REPUBLIKA.CO.ID, JAKARTA -- Politikus PDIP, Hendrawan Supratikno menyalahkan Presiden Susilo Bambang Yudhoyono (SBY) atas kenaikan harga BBM bersubsidi. Menurutnya kenaikan BBM bersubsidi yang dilakukan Presiden Joko Widodo (Jokowi) karena kegagalan SBY melakukan tata kelola minyak dan gas.
"SBY tidak mengerjakan PR-nya," kata Hendrawan saat dihubungi Republika, Senin (17/11).
Hendrawan mengatakan pemerintahan Jokowi berada dalam posisi dilematis. Menurutnya kalau saja SBY mengelola minyak dan gas dengan benar maka Jokowi bisa menunda kenaikan BBM bersubsidi. "Kalau saja SBY lakukan upaya efisiensi dan diversifikasi energi paling tidak pemerintah bisa menunda," ujarnya.
PDIP sebenarnya tidak menolak kenaikan harga BBM. Asalkan kenaikan dilakukan dengan terlebih dulu memenuhi tiga aspek prakondisi: pertama, efisiensi produksi dan distribusi tata niaga minyak dan gas, kedua diversifikasi dan konversi energi, ketiga menguatkan program perlindungan sosial ke masyarakat.

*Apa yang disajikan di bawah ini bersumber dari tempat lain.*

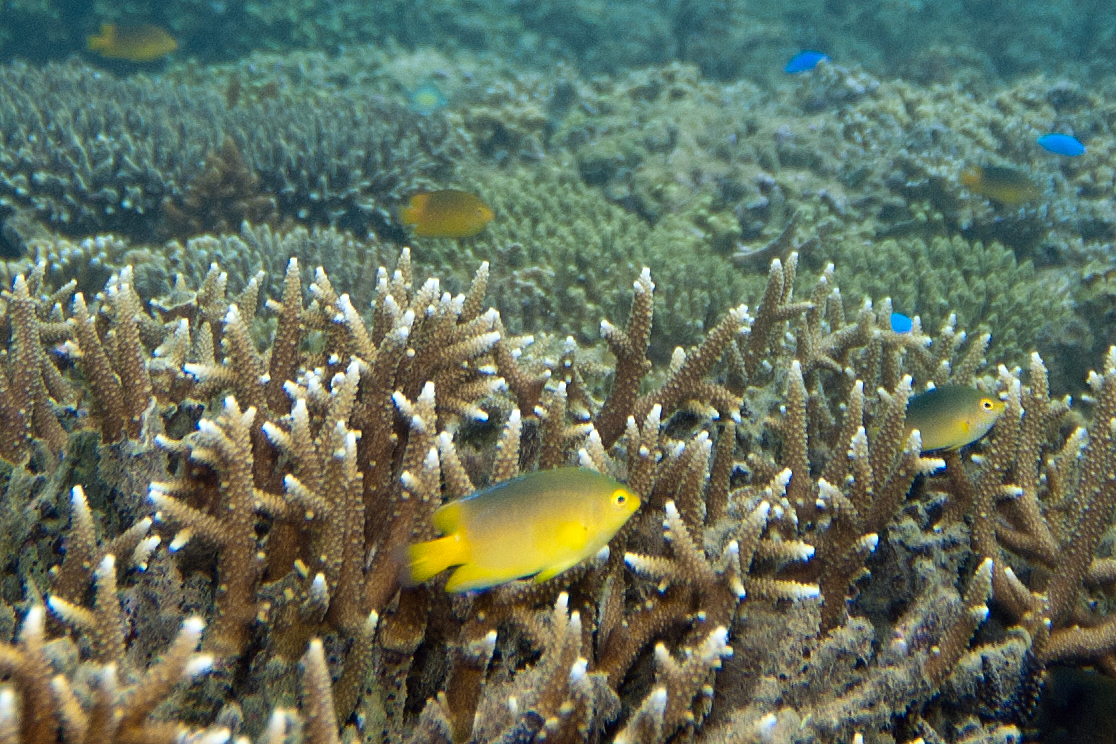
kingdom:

Persoalannya, tiga aspek tersebut tidak terlebih dulu dilaksanakan pemerintah. Hendrawan mengatakan pemerintah menaikan harga BBM bersubsidi bersamaan dengan upaya realisasi tiga aspek prakondisi yang diinginkan PDIP. "Ini ketiganya dikerjakan berbarengan dengan kenaikan (BBM bersubsidi)," ujarnya.
PDIP memperkirakan kenaikan BBM bersubsidi akan memberi dampak inflasi antara dua sampai tiga persen. Namun Hendrawan optimistis program "kartu sakti" Jokowi bisa membantu masyarakat mengurangi dampak kenaikan BBM bersubsidi.
Menurutnya meski tiga aspek prakondisi menaikan BBM bersubsidi diabaikan Jokowi, PDIP tetap mendukung kebijakan tersebut. "Kami akan kawal terus. Kami mendukung," katanya.
Sebelumnya pemerintahan Jokowi menaikan harga BBM bersubsidi premium dari Rp 6500/liter menjadi Rp 8500/liter. Sementara solar dari Rp 5000/liter menjadi Rp 7500/liter.